◆ Job: Pick up the text below on local development and CLLD in France after its last sentence and carry it forward. The entries that follow the text are not part of it.

-- START Document segment --

1. Key messages about local development and CLLD in this country
The interest in rural areas as a place to live and work, which in France dates back to the 1970s, has resulted in a number of experimental approaches to local development policy at the initiative of the state or regions. At the start, in the 1980s, an important role in these experiments was played by the ESF. LEADER as a Community Initiative, which started in the 1990s, brought an important innovation – the cooperation on equal terms of public, private and social partners (in the French tradition, that local development was the responsibility of local authorities). In the late 1990s, in line with the national legislation on sustainable development of territories, a key role was given to the inter-municipal bodies called “pays” which bring together public and private actors around a local strategy. During the 2000s, LEADER could cover all rural territories and was implemented in a large number of “pays” as well as larger entities called “regional natural parcs”. In both cases, the role of LEADER was to support the most innovative projects, often of collective nature. Since 2007-13, in coastal areas local fisheries actors can also receive funding from the European (Maritime and) Fisheries Fund. In many coastal areas, the “pays” manage both a LAG and a FLAG, working in a complementary way.
3. Possibility of multi-funding (linking several Funds in one strategy)
There is no formal “multi-funding” in the European sense, although rural areas with a coast line can benefit from both EAFRD and the EMFF (but under complementary strategies). In the region of Brittany, there is also some use of regional and social funding for CLLD. However, the staff of the “pays” and regional natural parcs are often able to mobilise a wide range of funds, also from European sources, in addition to LEADER/CLLD.
4. Number of LAGs
Number of LAGs using this Fund
Total number of LAGs
5. Purposes, objectives for which CLLD is used
LAGs and FLAGs can support projects covering local food pacts and short value chains, new services to the population, new forms of tourism, valorisation of local heritage, cultural development, creation of “third places” (co-working spaces, fab labs etc.), energy transition, support to people in need. The LAGs or FLAGs provide animation support to beneficiaries and encourage them to work together in a collective approach to maximise the impact of projects.
6. State of play
At the start of the 2014-20 period, implementation of LEADER and fisheries CLLD in France encountered serious obstacles that resulted in very significant delays and high administrative burden for both LAGs and project promoters. This was partly due to changes in the delivery system (with regions taking the role previously played by the national administration), changes in the regional organisation of the country (from 23 regions to 11) in the course of implementation, and delays caused by the dedicated software for managing EU funds. High complexity of administrative procedures was often combined with the difficulty to find public co-funding for some projects. Because of this situation, many experienced LAG and FLAG managers left their job and new people had to be recruited months or years later when the programme finally became operational.

-- END Document segment --
-- START Listed records --

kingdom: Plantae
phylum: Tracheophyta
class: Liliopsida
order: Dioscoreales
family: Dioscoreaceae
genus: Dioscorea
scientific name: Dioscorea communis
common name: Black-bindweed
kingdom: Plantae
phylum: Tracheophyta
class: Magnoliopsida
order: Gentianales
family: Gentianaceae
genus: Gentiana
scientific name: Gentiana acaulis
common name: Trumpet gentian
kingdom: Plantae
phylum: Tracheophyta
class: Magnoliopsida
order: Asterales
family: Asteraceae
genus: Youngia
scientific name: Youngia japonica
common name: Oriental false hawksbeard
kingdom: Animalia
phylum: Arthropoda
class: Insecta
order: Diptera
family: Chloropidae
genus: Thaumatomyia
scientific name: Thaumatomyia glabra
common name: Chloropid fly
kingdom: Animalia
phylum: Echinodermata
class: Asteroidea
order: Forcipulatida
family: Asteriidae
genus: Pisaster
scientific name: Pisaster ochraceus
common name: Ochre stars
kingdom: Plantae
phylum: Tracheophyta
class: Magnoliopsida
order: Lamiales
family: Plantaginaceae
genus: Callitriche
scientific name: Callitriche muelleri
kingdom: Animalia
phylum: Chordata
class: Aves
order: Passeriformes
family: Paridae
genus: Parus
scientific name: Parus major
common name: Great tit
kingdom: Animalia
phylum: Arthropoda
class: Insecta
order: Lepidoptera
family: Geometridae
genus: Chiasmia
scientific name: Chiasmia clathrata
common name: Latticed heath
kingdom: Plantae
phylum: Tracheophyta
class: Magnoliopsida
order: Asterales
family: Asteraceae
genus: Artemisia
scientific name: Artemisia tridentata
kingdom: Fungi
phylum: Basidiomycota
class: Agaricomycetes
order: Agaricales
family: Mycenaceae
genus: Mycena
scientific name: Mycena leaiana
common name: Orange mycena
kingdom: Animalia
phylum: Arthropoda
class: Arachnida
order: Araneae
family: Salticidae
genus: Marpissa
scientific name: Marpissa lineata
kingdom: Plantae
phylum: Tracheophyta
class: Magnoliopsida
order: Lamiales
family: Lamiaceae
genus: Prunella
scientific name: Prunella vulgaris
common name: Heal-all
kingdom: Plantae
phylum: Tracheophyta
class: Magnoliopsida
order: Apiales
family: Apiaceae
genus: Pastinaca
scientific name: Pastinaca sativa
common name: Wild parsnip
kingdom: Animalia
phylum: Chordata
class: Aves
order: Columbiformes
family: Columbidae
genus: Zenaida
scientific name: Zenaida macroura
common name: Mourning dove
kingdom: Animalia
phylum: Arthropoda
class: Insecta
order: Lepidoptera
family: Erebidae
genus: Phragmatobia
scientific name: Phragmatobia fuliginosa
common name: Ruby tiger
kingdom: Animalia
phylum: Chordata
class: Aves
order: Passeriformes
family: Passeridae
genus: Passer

-- END Listed records --

◆ Task output:
In 2020-21, a huge effort was made to make up for the delays and find solutions to implementation and funding issues. There are significant differences between regions and between individual LAGs, some of which were more successful than others, having well-qualified staff, with strong experience in managing European funding.
7. Key achievements so far
In spite of all the difficulties, LAGs and FLAGs have managed to develop and support many highly valuable and innovative projects on the ground. Each year, the LAG network, LEADER France, selects and promotes the most inspiring initiatives reflecting local dynamics, based on nominations submitted by LAGs. LEADER France has also played an important role in advocacy for LEADER, highlighting the implementation issues as well as explaining the LEADER specificity and its role in rural areas’ development.
Some regional networks have supported LAGs to deal with the difficulties they were facing and foster cooperation around common themes. The national network (NRN) has organised meetings and webinars on key rural development topics.
Under the EMFF, the national FLAG network has played a key role in identifying and overcoming implementation barriers, and in supporting cooperation and exchange of experience between regional authorities as well as FLAGs.
8. Key barriers encountered
The main barriers were linked with the complex administrative systems and delays described above. As a result, and also due to the lack of access to co-financing or pre-financing, many beneficiaries were unable or unwilling to apply for funding, or had to give up their project idea.
9. Some national specificities
In France, LEADER/CLLD is integrated into a wider strategic approach for the development of rural areas, which has been developed over decades and includes a multitude of initiatives, such as:
- a “rural agenda”, an action plan covering 181 measures including health, education, economy, justice, mobility etc., which results in the creation of third places and “connected campuses”, and the establishment in each canton of a service facility bringing together services essential for the local community, and specific programmes such as “small towns of tomorrow”;
- the setting up of dedicated bodies such as the National Agency for Territorial Cohesion, which coordinates all the initiatives and facilitates their implementation; and
- the State Secretary for Rural Affairs to ensure a consistent approach to rural issues by all the relevant ministries.
This rural agenda is animated by the spirit of LEADER.
France is also active at the European level, arguing for a rural agenda for the whole EU, and the LAG network is strongly involved in these efforts. Although LEADER in France, as in many other countries, has gradually become burdened with heavy bureaucracy, such efforts aim to bring back, in the funding period 2021-27, the true spirit of LEADER as a permanent laboratory for innovative local solutions to the challenges facing rural areas.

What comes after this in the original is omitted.